A Suprema Corte dos Estados Unidos, após anos de restrições legais, tomou duas decisões que diminuíram as barreiras sobre o financiamento e os gastos nas eleições por grupos com interesses específicos na política do país, como corporações e sindicatos. De acordo com especialistas, o relaxamento na legislação permitiu a criação de super comitês de ação política (PACS), conhecidos como Super PACS. Estes comitês ganharam a liberdade de gastar ilimitadamente em novos tipos de organizações políticas, que dispõem de volumosas quantias de verbas.

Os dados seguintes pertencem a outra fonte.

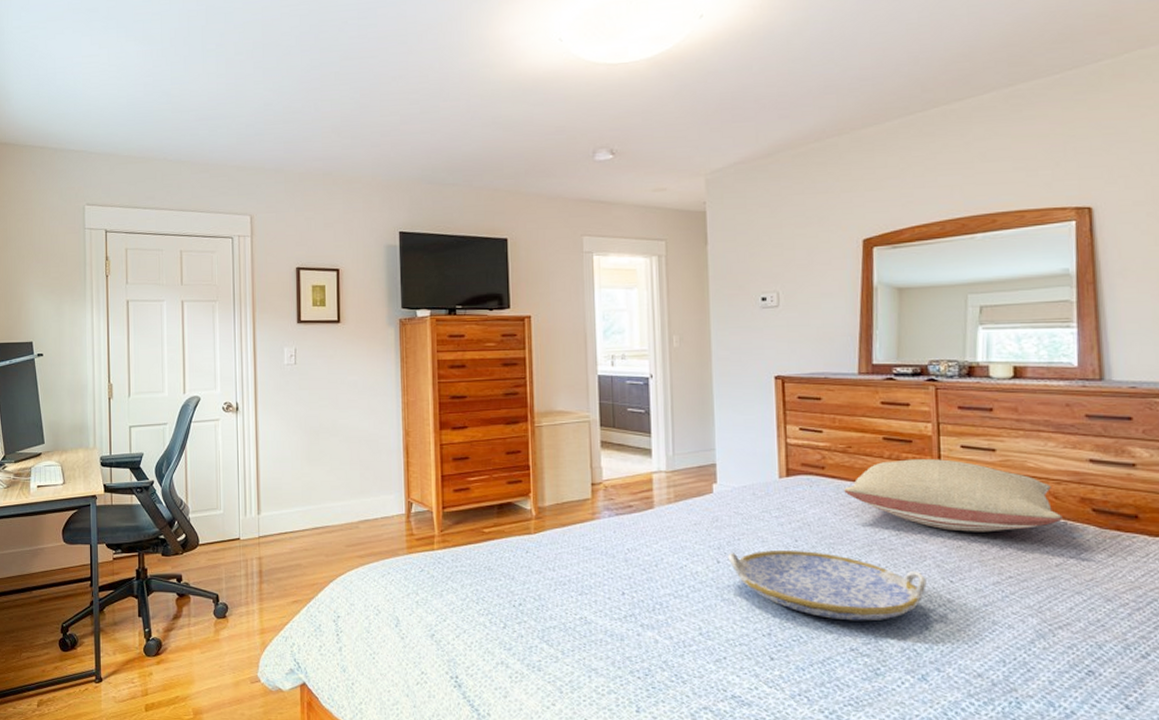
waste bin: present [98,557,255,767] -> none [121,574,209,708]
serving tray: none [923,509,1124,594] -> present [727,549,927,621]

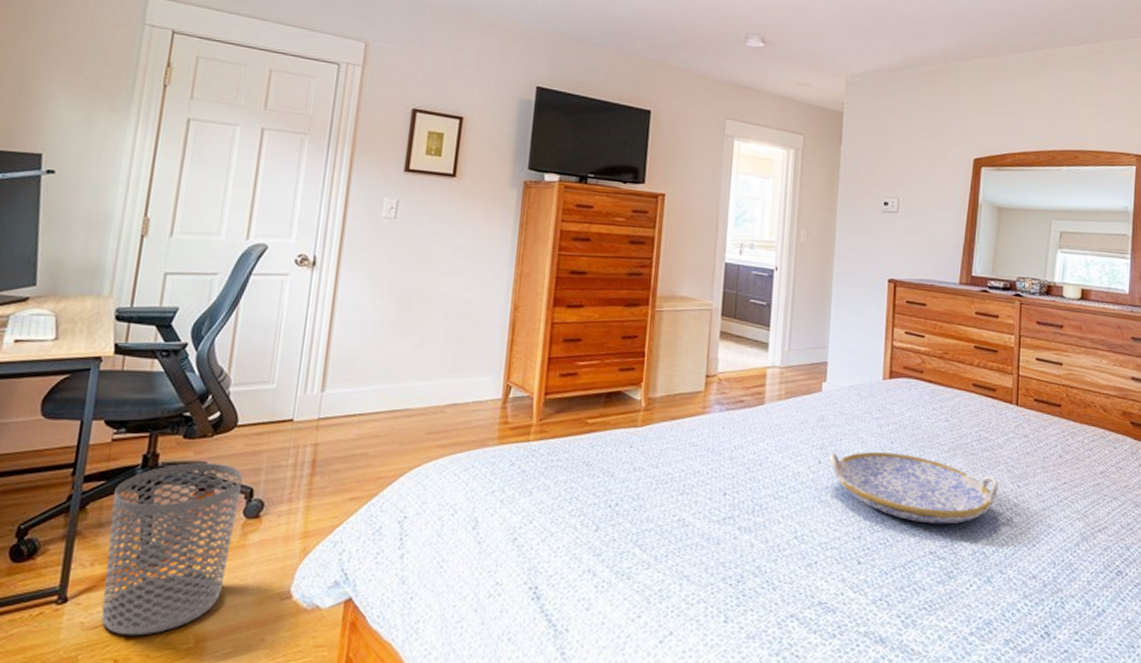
waste bin: none [121,574,209,708] -> present [101,462,243,636]
pillow: present [844,459,1063,532] -> none [938,368,1108,440]

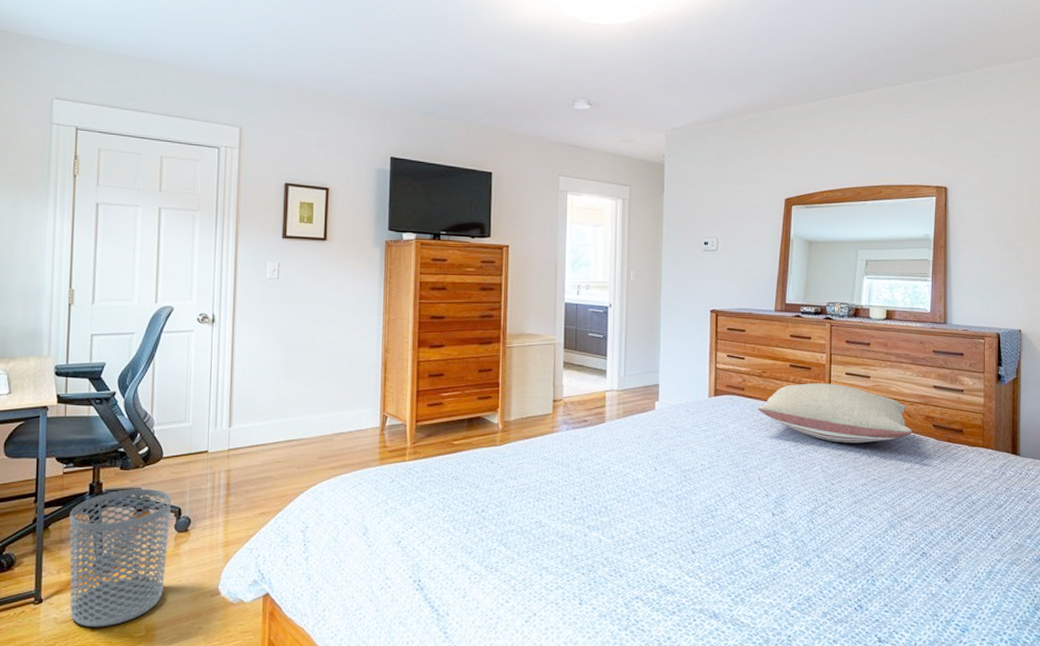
serving tray: present [829,451,999,524] -> none [663,458,814,518]
pillow: none [938,368,1108,440] -> present [758,383,913,444]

Apesar de a regulação federal impedir que esses PACS coordenem suas ações políticas com as campanhas dos candidatos à presidência, Peter Fenn, consultor político que trabalha para o Partido Democrata, aponta que na prática a situação é outra.
"A maioria desses grupos chamados de independentes não é nada independente. Eles podem até não trabalhar sob ordens diretas dos candidatos ou dos partidos, mas conhecem as questões em jogo. Eles são partes e parcelas da campanha", disse.
Segundo a presidente da Comissão Eleitoral Federal, Cynthia Bauerly, a decisão da Corte enfraqueceu a proibição imposta a corporações de financiar, fazer propaganda eleitoral ou doações independentes em nome dos candidatos.
Para o jornalista David Levinthal, do jornal Político, a mudança é que, agora, as empresas, sindicatos e outros grupos de interesses específicos podem gastar quanto quiserem a favor de novos tipos de organizações políticas que, por sua vez, dispõem de quantias ilimitadas de verba.
Os casos em questão são de 2010, e neles os juízes concordaram com dois grupos a respeito dos regulamentos da Comissão Eleitoral Federal em vigor, que iam contra a garantia da primeira emenda da Constituição norte-americana, no que diz respeito à liberdade de expressão.
Em meio às críticas da decisão da Suprema Corte e à crescente influência dos Super PACS, alguns especialistas argumentam que ambos os partidos têm chances iguais para arrecadar verbas e que o eleitorado não é influenciado por esses grupos externos.
Romney X Obama
Em abril deste ano, a campanha do candidato republicano à presidência, Mitt Romney, anunciou US$ 86 milhões em contribuições. De acordo com a agência Voz da América, um grupo de interesse ligado ao republicano - intitulado "Restaurar o nosso Futuro" - informou ter levantado mais US$ 52 milhões. A soma atinge US$ 138 milhões.
Já na campanha do democrata e atual presidente Barack Obama, a cifra angariada junto aos grupos de apoio foi de US$ 200 milhões, na mesma época do ano.
*As informações são da agência Voz da América.